> [Task]: Tally every line in the data that has the word "down" and report only the total.

> [Given data]:
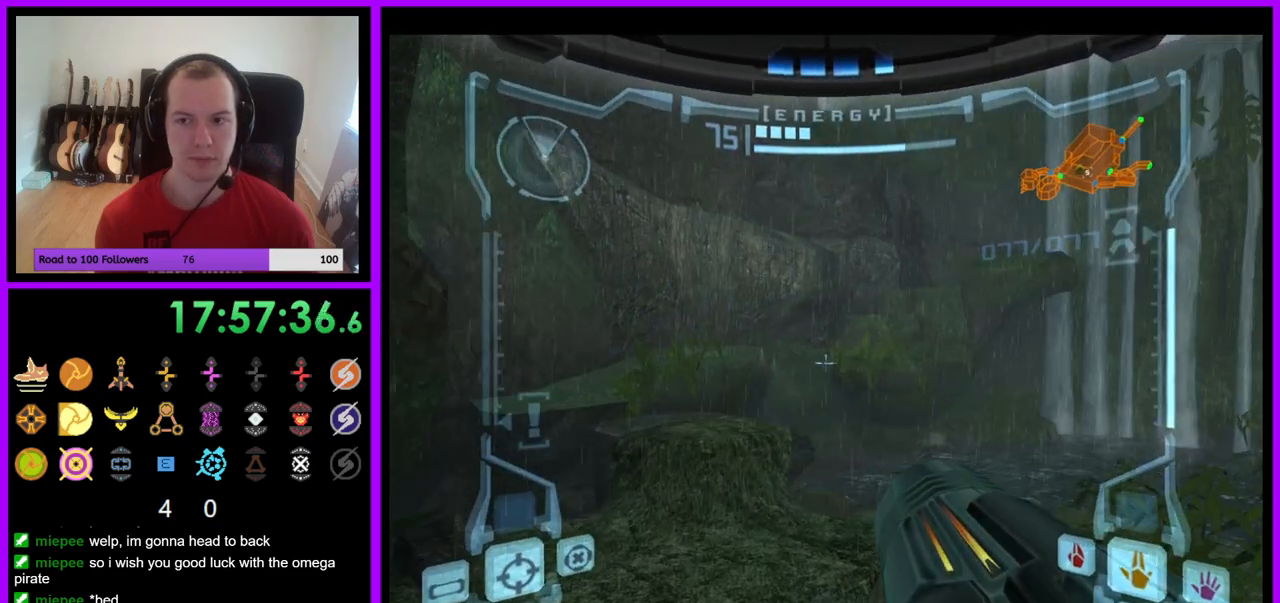
{"buttons": [], "left_stick": "right", "right_stick": "center", "events": [[33, "left_stick", "down-right"], [167, "B", "down"], [250, "left_stick", "right"], [283, "B", "up"], [317, "L1", "up"]]}
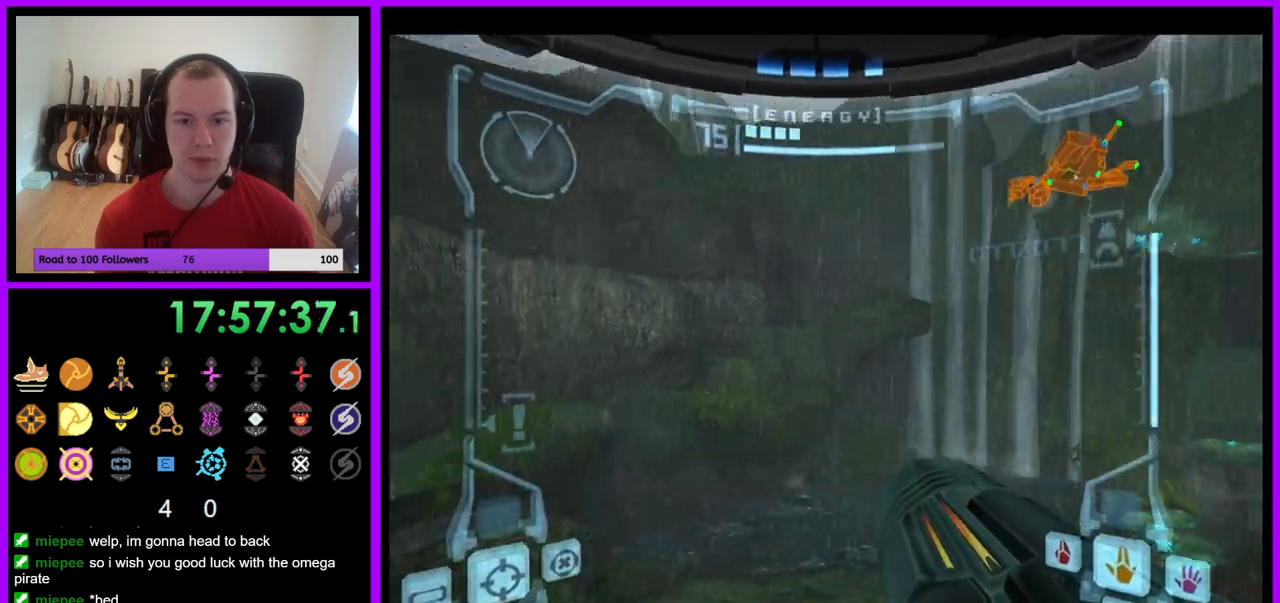
{"buttons": [], "left_stick": "right", "right_stick": "center", "events": []}
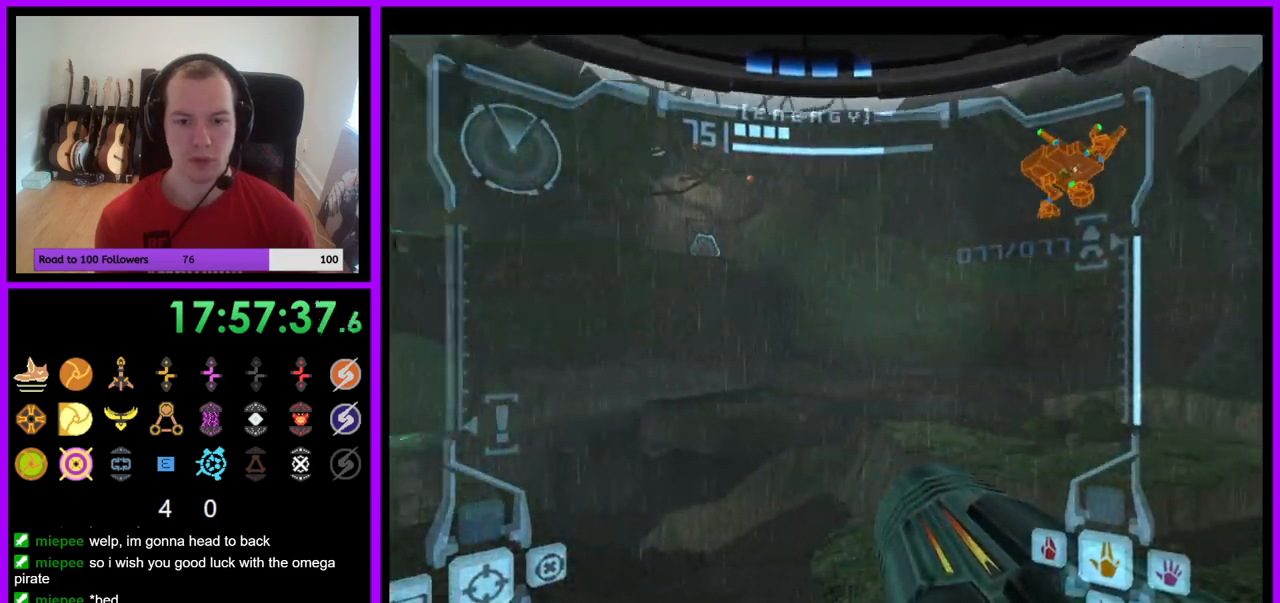
{"buttons": [], "left_stick": "up", "right_stick": "center", "events": [[117, "left_stick", "up-right"], [450, "left_stick", "up"]]}
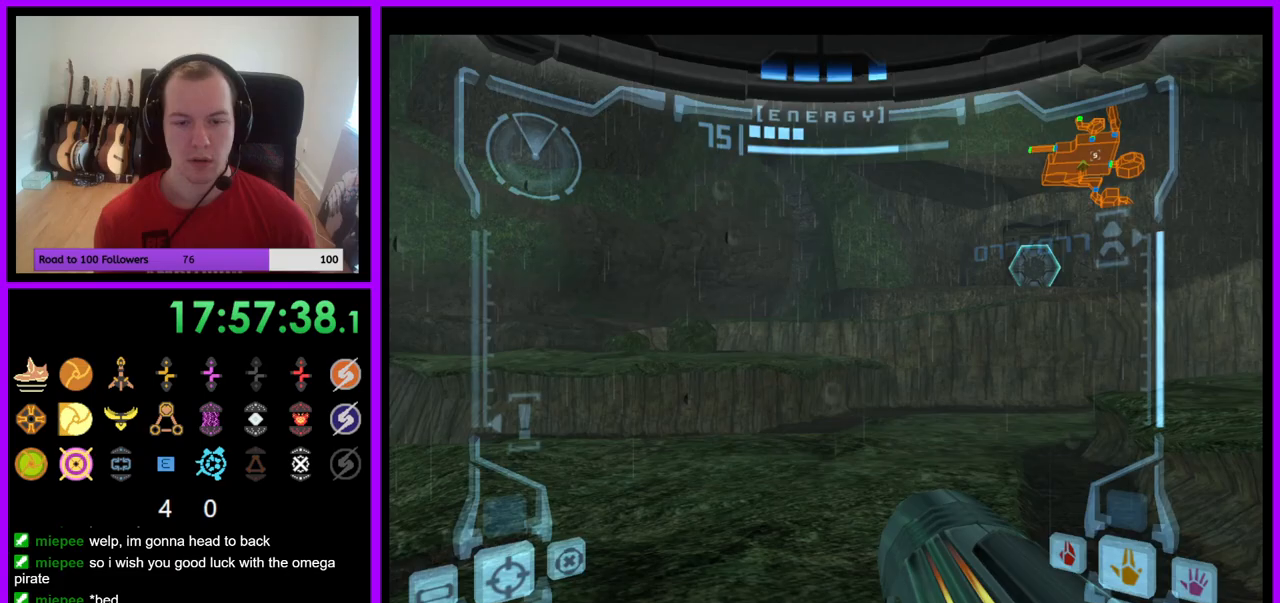
{"buttons": [], "left_stick": "up", "right_stick": "center", "events": [[100, "L1", "down"], [183, "B", "down"], [283, "B", "up"], [417, "L1", "up"]]}
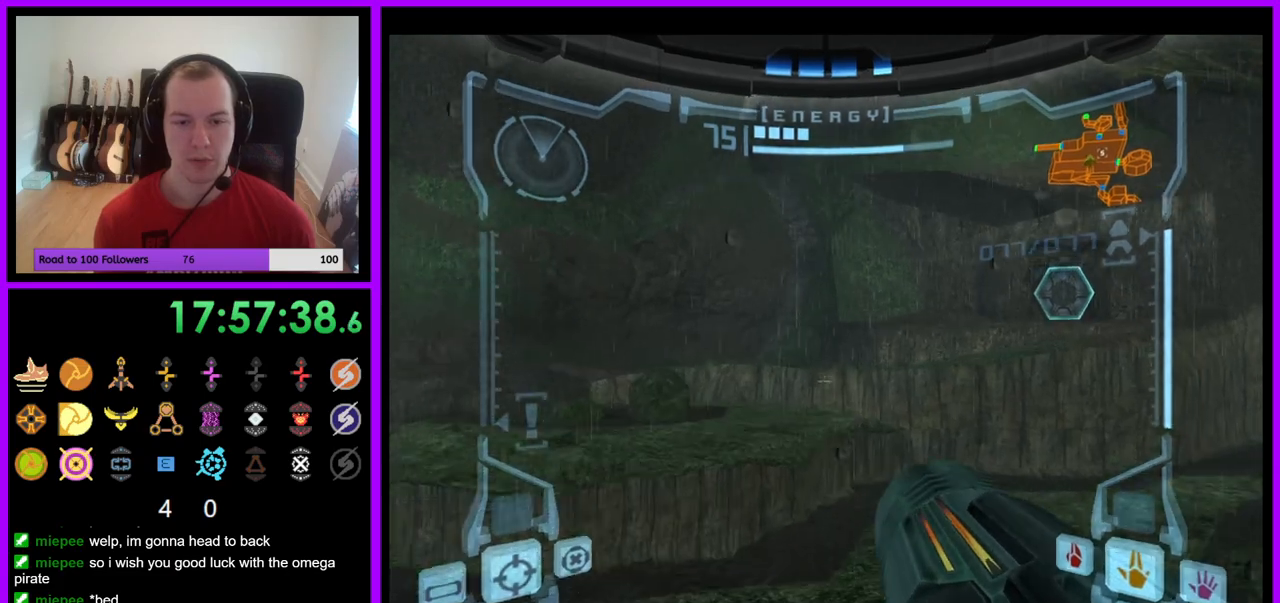
{"buttons": ["L1"], "left_stick": "up", "right_stick": "center", "events": [[17, "left_stick", "up-right"], [167, "left_stick", "up"], [467, "L1", "down"]]}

> [Your solution]: 3